“Rodin et la danse”, l’histoire d’une passion
Un Rodin peut en cacher un autre… La nouvelle exposition au Musée Rodin montre à quel point Auguste Rodin était fasciné par le corps, la danse, et bien sûr par les danseuses. C’est par la danse que Rodin entra au XXe siècle, et donc en modernité. Sculptures et dessins en témoignent.
“Que le corps parle plus que les mots !” L’exclamation de Rodin sert de prélude à la première exposition du Musée Rodin explicitement consacrée à la danse. “Rodin et la danse” documente l’intérêt du sculpteur et dessinateur pour le geste dansé, et aussi pour les vedettes de la danse de l’époque, sur le pas d’un art qui était à l’époque en pleine mutation et porteur de promesses de modernité.
Le parcours commence donc par une évocation de celles qui ont compté pour Rodin : Loïe Fuller, Isadora Duncan, l’Espagnole Carmen Demedoz, dont on se souvient aujourd’hui surtout parce qu’elle fut une pionnière de l’aviation, et Alda Moreno, danseuse de cabaret et acrobate (mais en vérité Noémie Chevassier et donc bien française).
D’Asie venaient l’actrice et danseuse Ôta Hisa, dite Hanako, et la troupe du Ballet Royal du Cambodge, se produisant à Paris en juillet 1906. Et puis, un homme : Vaslav Nijinski. Rodin assiste, en 1912, à la première de l’Après-midi d’un faune, qui marque un tournant dans l’histoire de la danse.
Le corps et la danse fascinent Rodin
Tout témoigne ici de l’intérêt de Rodin pour la danse. Parmi les œuvres les plus anciennes de l’exposition, on trouve des dessins des années 1880, montrant des danses en ronde ou en groupe et la danse macabre. L’inspiration vient de rites religieux, de rondes ou de bacchanales représentés dans l’art de l’antiquité.
Et on peut admirer, en fin d’exposition, les cartons d’invitation nominatifs envoyés, entre autres, par Loïe Fuller et Isadora Duncan, les grandes pionnières de la danse moderne comme art permettant aux femmes de revendiquer la place de la femme. Car la danse incarnait la modernité artistique, un champ de recherche nouveau et émancipatoire, où les femmes s’expriment et inventent. La danse leur accorda la notoriété et la reconnaissance que le monde – et surtout le marché – de la sculpture, plus institutionnel et conservateur, continua de leur refuser.
Une danseuse de caractère
En réalisant une série de statuettes, Rodin étudie le corps tel un chirurgien surtout sur Alda Moreno, l’égérie des études de mouvement que Rodin réalise en terre cuite et qu’il nomme de A à I, établissant une véritable grammaire du mouvement. La danse ainsi modelée se situe loin du ballet classique.

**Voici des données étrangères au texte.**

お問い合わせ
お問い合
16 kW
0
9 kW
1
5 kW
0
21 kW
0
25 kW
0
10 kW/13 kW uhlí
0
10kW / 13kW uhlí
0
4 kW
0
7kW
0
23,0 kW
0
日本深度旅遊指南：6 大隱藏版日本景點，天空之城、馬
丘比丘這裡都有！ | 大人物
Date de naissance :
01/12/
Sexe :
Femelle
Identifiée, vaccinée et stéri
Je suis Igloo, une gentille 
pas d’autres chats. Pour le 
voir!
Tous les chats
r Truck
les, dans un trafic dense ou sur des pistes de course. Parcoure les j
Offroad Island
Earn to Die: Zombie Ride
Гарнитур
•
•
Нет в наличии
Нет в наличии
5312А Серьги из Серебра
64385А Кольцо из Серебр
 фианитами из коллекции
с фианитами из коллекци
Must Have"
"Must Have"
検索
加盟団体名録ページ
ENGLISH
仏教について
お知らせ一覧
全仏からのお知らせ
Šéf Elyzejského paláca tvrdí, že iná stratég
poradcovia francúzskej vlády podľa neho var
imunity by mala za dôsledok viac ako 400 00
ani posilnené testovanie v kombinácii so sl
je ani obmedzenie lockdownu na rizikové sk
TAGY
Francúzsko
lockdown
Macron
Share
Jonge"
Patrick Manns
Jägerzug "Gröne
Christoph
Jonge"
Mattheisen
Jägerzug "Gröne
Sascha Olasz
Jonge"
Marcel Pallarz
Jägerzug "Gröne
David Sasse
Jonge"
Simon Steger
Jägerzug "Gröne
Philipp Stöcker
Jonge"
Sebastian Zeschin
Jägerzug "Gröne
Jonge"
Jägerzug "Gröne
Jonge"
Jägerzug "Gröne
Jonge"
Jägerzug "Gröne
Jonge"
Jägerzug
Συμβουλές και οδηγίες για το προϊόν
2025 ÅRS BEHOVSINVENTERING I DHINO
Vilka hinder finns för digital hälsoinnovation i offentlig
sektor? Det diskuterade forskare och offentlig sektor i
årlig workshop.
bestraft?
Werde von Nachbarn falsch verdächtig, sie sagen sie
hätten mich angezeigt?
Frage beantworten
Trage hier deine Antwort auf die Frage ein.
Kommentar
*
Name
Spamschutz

C’est une danse de caractère qui connaît des appuis au sol, des éléments folkloriques (les sauts !) et acrobatiques et une architecture du jeu de jambes, l’une servant d’appui et l’autre prête à bondir et annonçant un mouvement imminent ou en fin de développé, racontant le mouvement parcouru. Ces études suivent de façon organique les dessins de Rodin réalisés à la fin du XIXe siècle qui glorifient le corps se lançant dans des mouvements qui défient la gravité.
Et puis, Nijinski…
Les études en terre cuite sont le fond de la compréhension cinétique auquel Rodin donne une forme artistique achevée, dans des œuvres pleines de force et de grâce, comme Le Danseur (dit Nijinski), réalisé en 1912, où l’irrégularité de la chair représentée prend des allures véritablement impressionnistes. Et si l’étude de la danse change le regard de Rodin sur le mouvement et le corps, l’exposition évoque aussi les sources partagées situées dans l’art grec, qui inspira Rodin autant que Nijinski et Isadora Duncan.
Le mérite de Christine Lancestremère, commissaire de “Rodin et la danse”, est justement de ne pas présenter un catalogue d’œuvres en lien avec la danse, mais d’avoir travaillé sur les liens et les inspirations, de l’Antiquité à l’Asie, du regard de Rodin sur le corps à ses modèles. On y découvre un Rodin analytique, terre à terre, simple, parfois brut. Un Rodin à l’œuvre, dans une passion pour la danse qui fait suite à celle pour Camille.